Despite the President’s stance against the proposed law after it was approved by Georgia’s parliament earlier this month, and a growing pressure from US and the EU to drop it, the governing party declared that they would persevere.
On 28 May, Georgia’s parliament voted to override the veto from the President on the law obliging any organization receiving more than 20 per cent of their funding from sources outside of Georgia to register as "bearing the interests of a foreign power" became reality. The law, dubbed “foreign agent law” or the “Russia law” by its critic, aims at controlling, even stigmatizing and limiting democratic space for trade unions, civil society and the media. The proposal is reminiscent of a controversial law in Russia.
The law will have a huge impact on workers’ rights as unions are considered as NGOs under Georgian legislation.

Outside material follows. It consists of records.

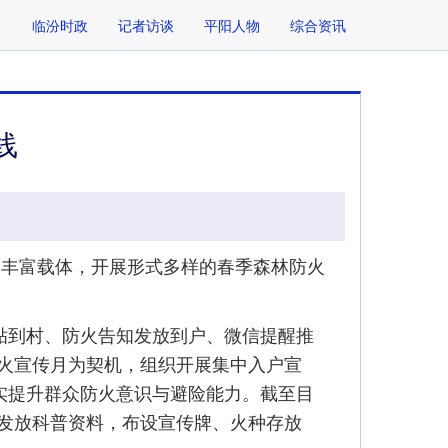
临汾时政
记者访谈
平阳人物
综合资讯
线
丰富载体，开展形式多样的春季森林防火
贴到村、防火告知发放到户、微信提醒推
火宣传月为契机，组织开展集中入户宣
实提升群众防火意识与避险能力。截至目
、发放科普资料，布设宣传牌、火种存放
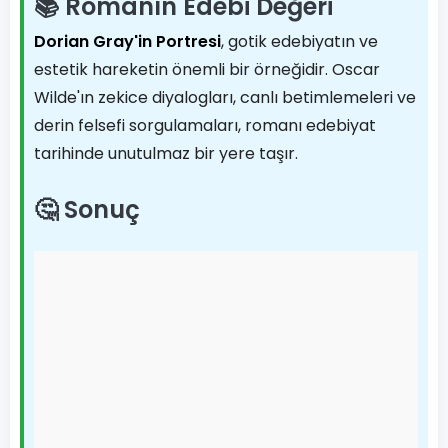
📚 Romanın Edebi Değeri
Dorian Gray'in Portresi
, gotik edebiyatın ve
estetik hareketin önemli bir örneğidir. Oscar
Wilde'ın zekice diyalogları, canlı betimlemeleri ve
derin felsefi sorgulamaları, romanı edebiyat
tarihinde unutulmaz bir yere taşır.
🤔 Sonuç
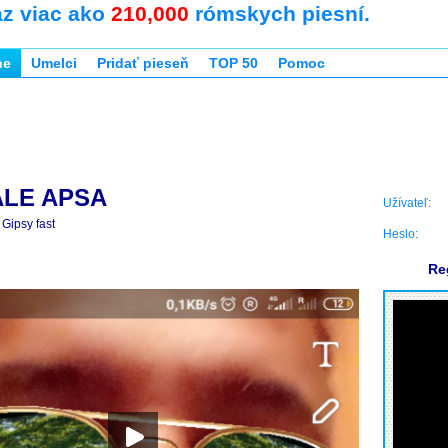
az viac ako
210,000
rómskych piesní.
ne
Umelci
Pridať pieseň
TOP 50
Pomoc
LE APSA
Užívateľ:
Gipsy fast
Heslo:
Re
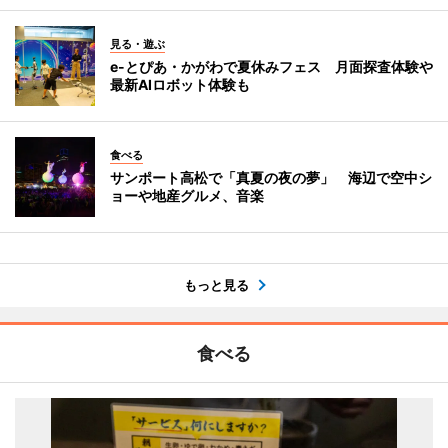
見る・遊ぶ
e-とぴあ・かがわで夏休みフェス 月面探査体験や
最新AIロボット体験も
食べる
サンポート高松で「真夏の夜の夢」 海辺で空中シ
ョーや地産グルメ、音楽
もっと見る
食べる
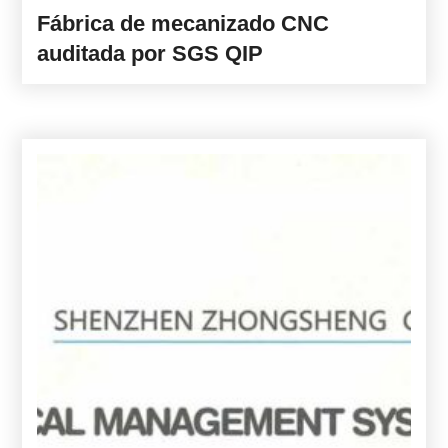
Fábrica de mecanizado CNC
auditada por SGS QIP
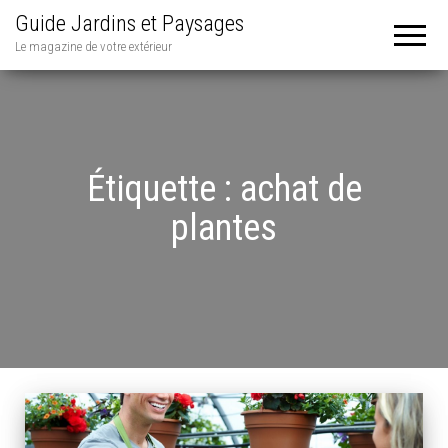
Guide Jardins et Paysages
Le magazine de votre extérieur
Étiquette :
achat de
plantes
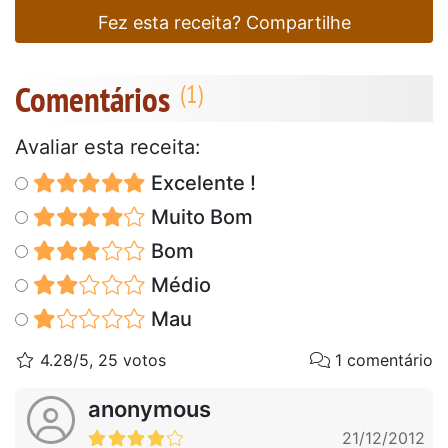
Fez esta receita? Compartilhe
Comentários
Avaliar esta receita:
Excelente !
Muito Bom
Bom
Médio
Mau
4.28/5, 25 votos
1 comentário
anonymous
21/12/2012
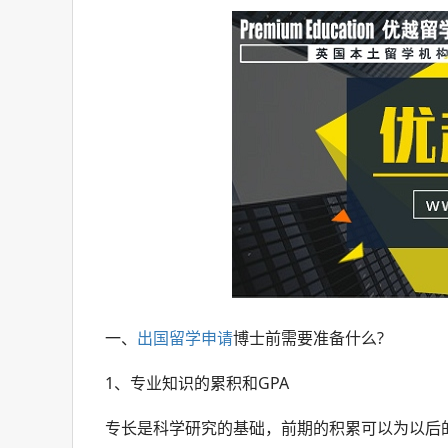
一、
出国留学申请
博士前需要准备什么?
1、专业知识的累积和GPA
专长是科学研究的基础，前期的积累可以为以后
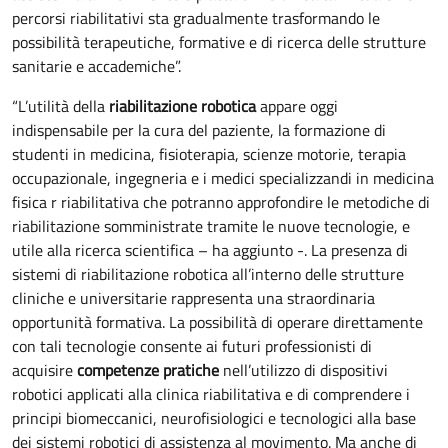
percorsi riabilitativi sta gradualmente trasformando le
possibilità terapeutiche, formative e di ricerca delle strutture
sanitarie e accademiche”.
“L’utilità della
riabilitazione robotica
appare oggi
indispensabile per la cura del paziente, la formazione di
studenti in medicina, fisioterapia, scienze motorie, terapia
occupazionale, ingegneria e i medici specializzandi in medicina
fisica r riabilitativa che potranno approfondire le metodiche di
riabilitazione somministrate tramite le nuove tecnologie, e
utile alla ricerca scientifica – ha aggiunto -. La presenza di
sistemi di riabilitazione robotica all’interno delle strutture
cliniche e universitarie rappresenta una straordinaria
opportunità formativa. La possibilità di operare direttamente
con tali tecnologie consente ai futuri professionisti di
acquisire
competenze pratiche
nell’utilizzo di dispositivi
robotici applicati alla clinica riabilitativa e di comprendere i
principi biomeccanici, neurofisiologici e tecnologici alla base
dei sistemi robotici di assistenza al movimento. Ma anche di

The main objective of this law is to attack workers’ basic rights and silence trade unions and civil organizations about the violations of rights and interests of workers.
IndustriALL general secretary Atle Høie says:

“This is a setback for democratic values in Georgia and will have a massive impact on trade unions. The legislation seriously undermines human and trade unions rights and creates obstacles for the proper functioning of civil society organizations receiving funding from overseas in conducting their legitimate activities in defence of democracy.

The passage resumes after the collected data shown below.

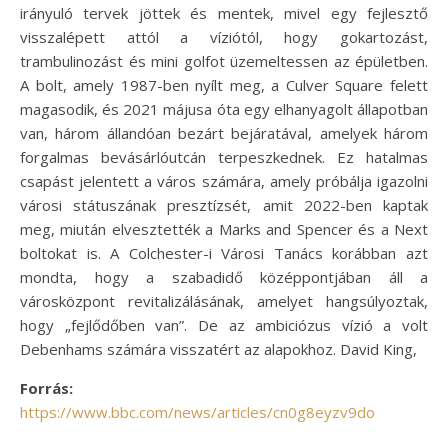
irányuló tervek jöttek és mentek, mivel egy fejlesztő
visszalépett attól a víziótól, hogy gokartozást,
trambulinozást és mini golfot üzemeltessen az épületben.
A bolt, amely 1987-ben nyílt meg, a Culver Square felett
magasodik, és 2021 májusa óta egy elhanyagolt állapotban
van, három állandóan bezárt bejáratával, amelyek három
forgalmas bevásárlóutcán terpeszkednek. Ez hatalmas
csapást jelentett a város számára, amely próbálja igazolni
városi státuszának presztízsét, amit 2022-ben kaptak
meg, miután elvesztették a Marks and Spencer és a Next
boltokat is. A Colchester-i Városi Tanács korábban azt
mondta, hogy a szabadidő középpontjában áll a
városközpont revitalizálásának, amelyet hangsúlyoztak,
hogy „fejlődőben van”. De az ambiciózus vízió a volt
Debenhams számára visszatért az alapokhoz. David King,
Forrás:
https://www.bbc.com/news/articles/cn0g8eyzv9do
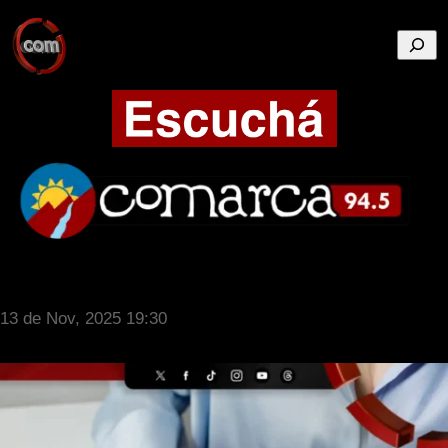
Busca
13 de Nov, 2025 19:30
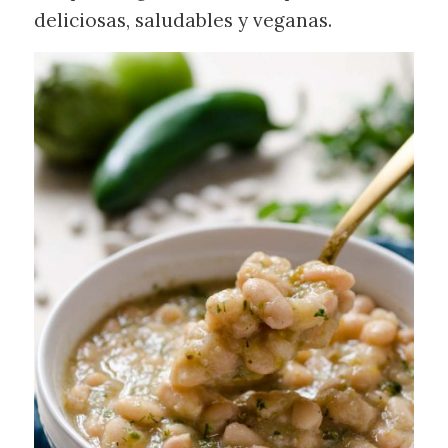
deliciosas, saludables y veganas.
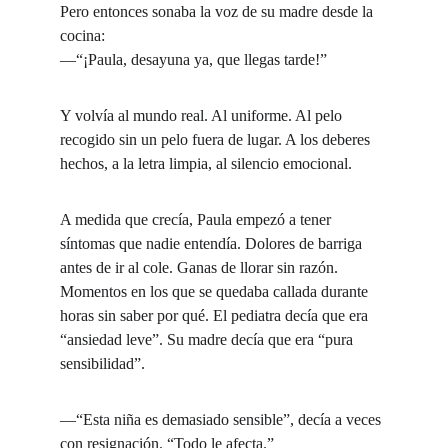
Pero entonces sonaba la voz de su madre desde la 
cocina:
—“¡Paula, desayuna ya, que llegas tarde!”
Y volvía al mundo real. Al uniforme. Al pelo 
recogido sin un pelo fuera de lugar. A los deberes 
hechos, a la letra limpia, al silencio emocional.
A medida que crecía, Paula empezó a tener 
síntomas que nadie entendía. Dolores de barriga 
antes de ir al cole. Ganas de llorar sin razón. 
Momentos en los que se quedaba callada durante 
horas sin saber por qué. El pediatra decía que era 
“ansiedad leve”. Su madre decía que era “pura 
sensibilidad”.
—“Esta niña es demasiado sensible”, decía a veces 
con resignación. “Todo le afecta.”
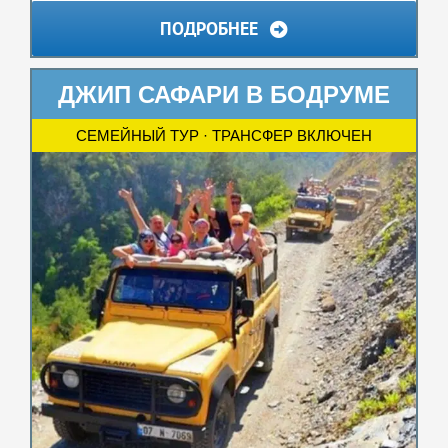
ПОДРОБНЕЕ
ДЖИП САФАРИ В БОДРУМЕ
СЕМЕЙНЫЙ ТУР · ТРАНСФЕР ВКЛЮЧЕН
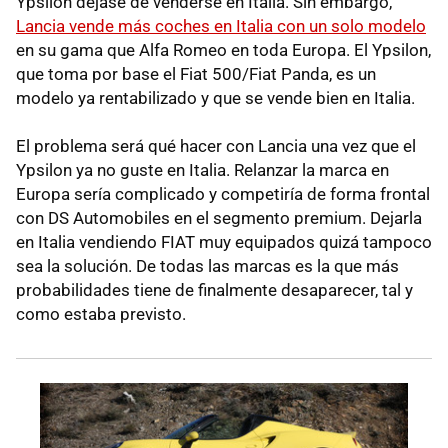
Ypsilon dejase de venderse en Italia. Sin embargo,
Lancia vende más coches en Italia con un solo modelo
en su gama que Alfa Romeo en toda Europa. El Ypsilon,
que toma por base el Fiat 500/Fiat Panda, es un
modelo ya rentabilizado y que se vende bien en Italia.
El problema será qué hacer con Lancia una vez que el
Ypsilon ya no guste en Italia. Relanzar la marca en
Europa sería complicado y competiría de forma frontal
con DS Automobiles en el segmento premium. Dejarla
en Italia vendiendo FIAT muy equipados quizá tampoco
sea la solución. De todas las marcas es la que más
probabilidades tiene de finalmente desaparecer, tal y
como estaba previsto.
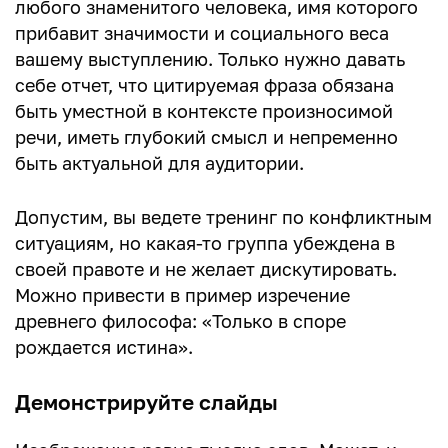
любого знаменитого человека, имя которого
прибавит значимости и социального веса
вашему выступлению. Только нужно давать
себе отчет, что цитируемая фраза обязана
быть уместной в контексте произносимой
речи, иметь глубокий смысл и непременно
быть актуальной для аудитории.
Допустим, вы ведете тренинг по конфликтным
ситуациям, но какая-то группа убеждена в
своей правоте и не желает дискутировать.
Можно привести в пример изречение
древнего философа: «Только в споре
рождается истина».
Демонстрируйте слайды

“It is a clear barrier to trade unions activities as the solidarity they receive from international and European organizations contributes to conducting trainings, capacity building, providing legal services, and organizing and attending conferences and events."

Says industriAll Europe, general secretary, Jude Kirton-Darling:

“We are very concerned about the adoption of this controversial “foreign agent” law in Georgia which goes against fundamental principles of EU rules of law such as the protection of human rights including by implementing an ambitious human rights strategy and the freedom of assembly and expression. The adoption of this law would be a serious setback to democratic rights. It will torpedo Georgia’s chances of joining the EU bloc, just six months after it was granted candidate status.”